An Ageing adult experiencing a fall on stairs is at greater risk of injuries to the hip and lower limbs. 43% of falls on stairs result in an injury to the hip/leg/foot and falls on stairs often result in a loss of confidence and in developing a fear of using stairs all of which may affect mobility, activity and health[2]).
Descending stairs is a task that requires critical involvement from the ankle joint, which is why interventions that emphasise ankle conditioning have been shown to be effective. In addition to strength changes older adults exhibit changes in coordination, attention and how vision is used to control motion. This suggests movement control and control of dynamic posture during stair negotiation will be compromised, particular as stair use increases the muscular demand at the ankle (and knee) compared to level walking with the demand in some approaching maximum capacity. Hence evaluating deficits in movement control when performing everyday tasks that have emphasis on ankle involvement, may provide an early diagnostic means of identifying those with increased stairs-falls risk (rather than a general falls risk). Such a diagnostic tool/approach could be used to screen elderly patients so as to ‘catch’ high-risk/consequence falls before they happen and support early intervention by identifying and categorizing a deficit and stratifying patient risk of fall on stairs and over thresholds
The elderly are known to find stair descent problematic due to reduced joint ranges of motion and reduced ability to generate adequate torques at the extremes in joint range; the contribution of the ankle is known to be important to this task. This highlights that assessment of dynamic ankle functionality may provide a means to identify those with increased risk of falling. This project will determine the magnitude of the ankle moment during everyday tasks such as i) stepping down and how such is affected by increases in step height, ii) when rising up on to the toes (often used to identify those with ‘weak’ ankles), and will determine how such are affected by age.

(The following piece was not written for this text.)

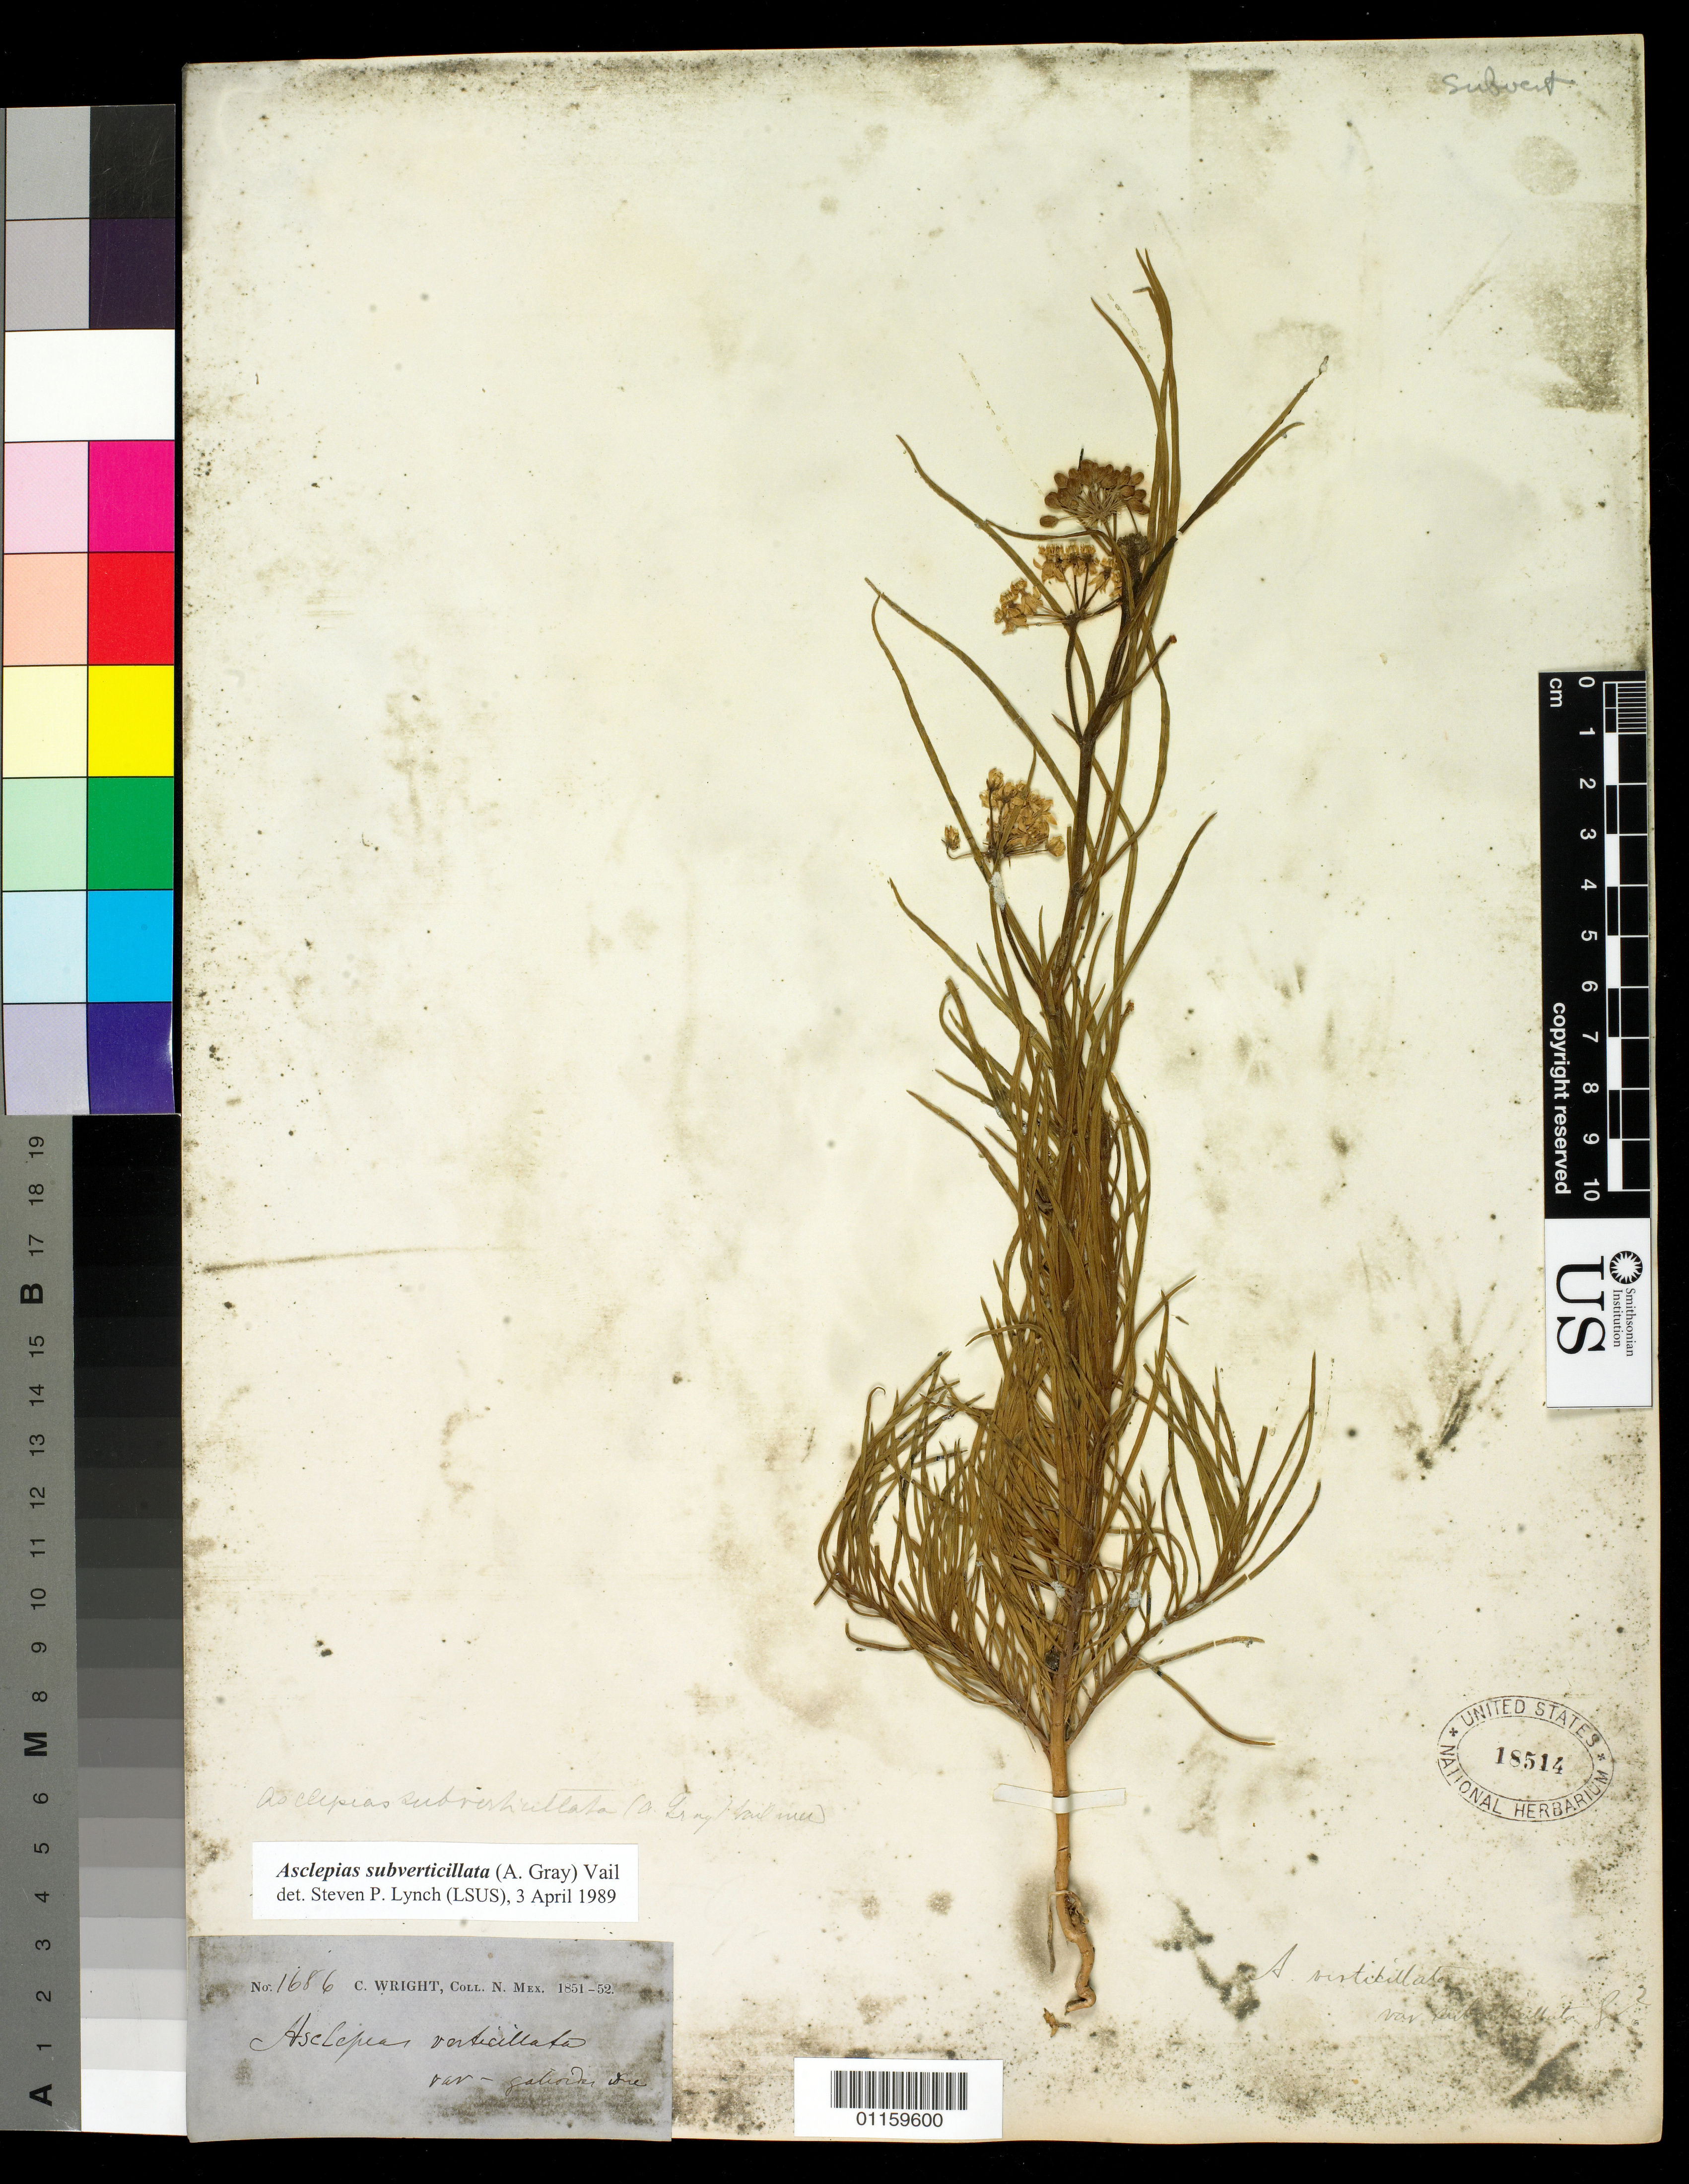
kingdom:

3D motion capture techniques and ground reaction force analyses will be used to determine the kinetics and kinematics of the lower-limb, during execution of the everyday movement tasks (descending steps and rising up on the toes). From this analysis the project will evaluate ankle strength and motor-control/functionality in volunteer elderly patients, and will determine the degree to which outcomes are associated with fear of falling (Falls Efficacy Scale), and current fragility index score. A strong inverse relationship would suggest those with poorer ankle strength/functionality are those with increased stairs falls-risk.